Au mois d’avril dernier, pour la première fois en 10 ans, j’ai omis de méditer pendant une semaine. Avec deux enfants en bas âge à la maison (6 mois et 2 ans et demi), 2 charges de cours à l’université, un déménagement avec rénovation importante en cours, des cours à préparer, un chapitre de thèse à écrire – je fus littéralement happé par l’affairement.

Le rappel à méditer m’est venu par obligation : en planifiant ma journée, je réalisai que je devais donner une causerie le soir-même pour la séance hebdomadaire de méditation de l’École occidentale de Montréal.

En fin de journée, n’ayant pas eu le temps de préparer quoi que ce soit, je me dirigeai vers le centre de pratique de l’École à Montréal.
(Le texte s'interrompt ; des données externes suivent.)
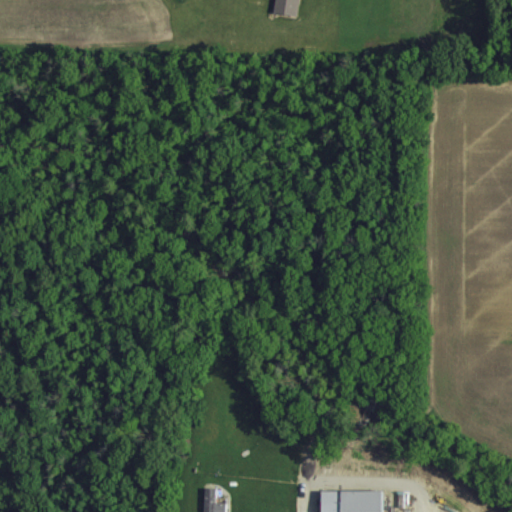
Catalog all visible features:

Une fois la salle installée et les méditants en place, je me posai sur le coussin de l’enseignant et sonnai 3 coups de gong pour ouvrir la séance. Dès les premières secondes de pratique, une évidence brulante s’imposa : j’étais droit et ancré, solide comme un roc, souple comme un roseau. Comme un ours endormi qui reçoit un seau d’eau froide en pleine figure, je me réveillais brusquement d’une nuit d’oubli. La noblesse époustouflante de la posture qu’il m’arrive parfois de prendre à la légère, se montrait dans sa plénitude et m’invitait au sobre courage.

Sans aller jusqu’à conseiller d’oublier la pratique pendant une semaine, les moments d’oubli, de fuite ou d’errance au seuil du dharma peuvent aussi être intégrés à la pratique et nous rappeler quelques évidences oubliées. Entre autres l’importance de l’institution (ici des pratiques hebdomadaires dans le cadre de l’École occidentale de Montréal) et de l’obligation qu’elle induit et qu’elle impose.

En mettant l’accent sur l’expérience personnelle comme manière de se relier à l’essentiel, la modernité peut parfois nous faire oublier la justesse de l’obligation. Mais c’est souvent par des détours et des errances salutaires de ce type, qu’il nous est aujourd’hui possible de réentendre quelques évidences balayées par l’air du temps.